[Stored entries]
┏━━
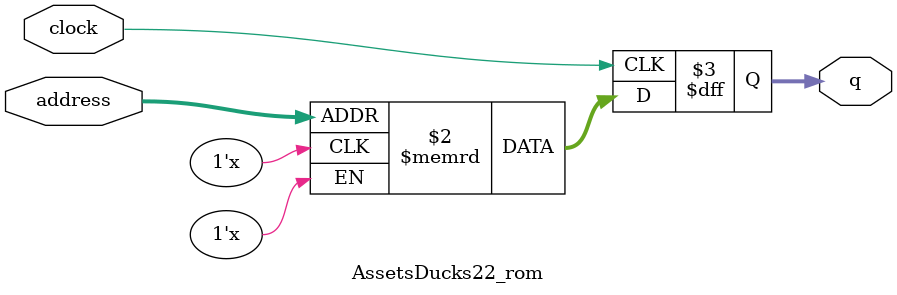
<source format=sv>
module AssetsDucks22_rom (
	input logic clock,
	input logic [11:0] address,
	output logic [3:0] q
);

logic [3:0] memory [0:4095] /* synthesis ram_init_file = "./AssetsDucks22/AssetsDucks22.mif" */;

always_ff @ (posedge clock) begin
	q <= memory[address];
end

endmodule

</source>
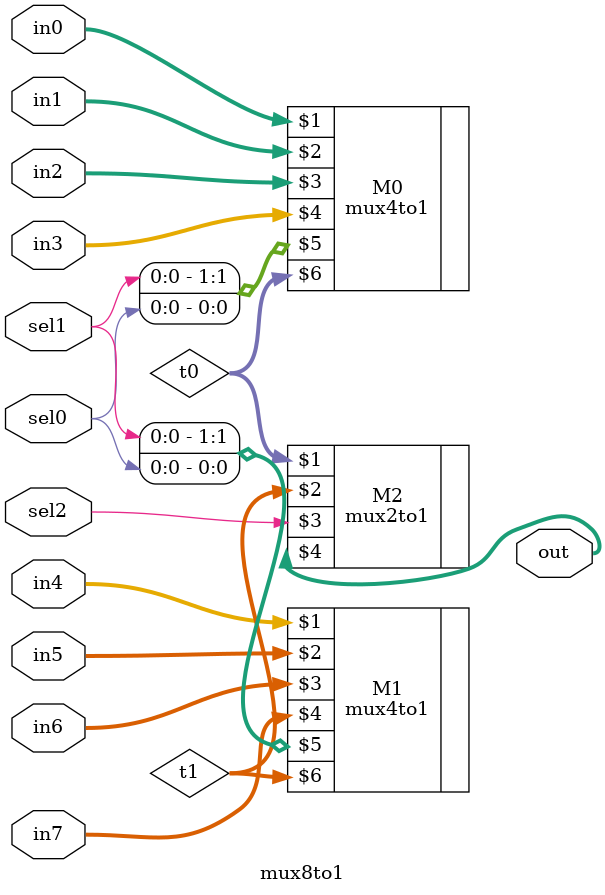
<source format=v>
`timescale 1ns / 1ps
module mux8to1(in0,in1,in2,in3,in4,in5,in6,in7,sel2,sel1,sel0,out
    );
	 
	 parameter N = 5;
	 input [N-1:0] in0,in1,in2,in3,in4,in5,in6,in7;
	 input sel2,sel1,sel0;
	 output [N-1:0] out;
	 wire [N-1:0] t1,t0;
	 
	 mux4to1 M0(in0,in1,in2,in3,{sel1,sel0},t0);
	 mux4to1 M1(in4,in5,in6,in7,{sel1,sel0},t1);
	 mux2to1 M2(t0,t1,sel2,out);

endmodule

</source>
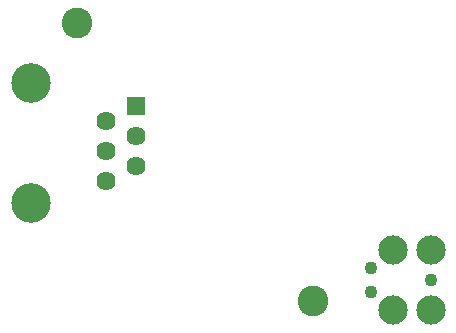
<source format=gbr>
%TF.GenerationSoftware,KiCad,Pcbnew,5.1.6-1*%
%TF.CreationDate,2020-10-25T22:15:29+01:00*%
%TF.ProjectId,meterkast,6d657465-726b-4617-9374-2e6b69636164,rev?*%
%TF.SameCoordinates,Original*%
%TF.FileFunction,Soldermask,Bot*%
%TF.FilePolarity,Negative*%
%FSLAX46Y46*%
G04 Gerber Fmt 4.6, Leading zero omitted, Abs format (unit mm)*
G04 Created by KiCad (PCBNEW 5.1.6-1) date 2020-10-25 22:15:29*
%MOMM*%
%LPD*%
G01*
G04 APERTURE LIST*
%ADD10C,2.600000*%
%ADD11C,1.090600*%
%ADD12C,2.474900*%
%ADD13R,1.620000X1.620000*%
%ADD14C,3.350000*%
%ADD15C,1.620000*%
G04 APERTURE END LIST*
D10*
%TO.C,M2*%
X101500000Y-139250000D03*
%TD*%
%TO.C,M1*%
X81500000Y-115750000D03*
%TD*%
D11*
%TO.C,J2*%
X111500000Y-137540000D03*
X106420000Y-136524000D03*
X106420000Y-138556000D03*
D12*
X108325000Y-135000000D03*
X108325000Y-140080000D03*
X111500000Y-140080000D03*
X111500000Y-135000000D03*
%TD*%
D13*
%TO.C,J1*%
X86500000Y-122750000D03*
D14*
X77610000Y-120840000D03*
D15*
X83960000Y-124020000D03*
X86500000Y-125290000D03*
X83960000Y-126560000D03*
X86500000Y-127830000D03*
X83960000Y-129100000D03*
D14*
X77610000Y-131000000D03*
%TD*%
M02*

</source>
┗━━
What the task requires: From the records, determine the number of lines holding the word "APERTURE", and state that number only.

Solution below: 2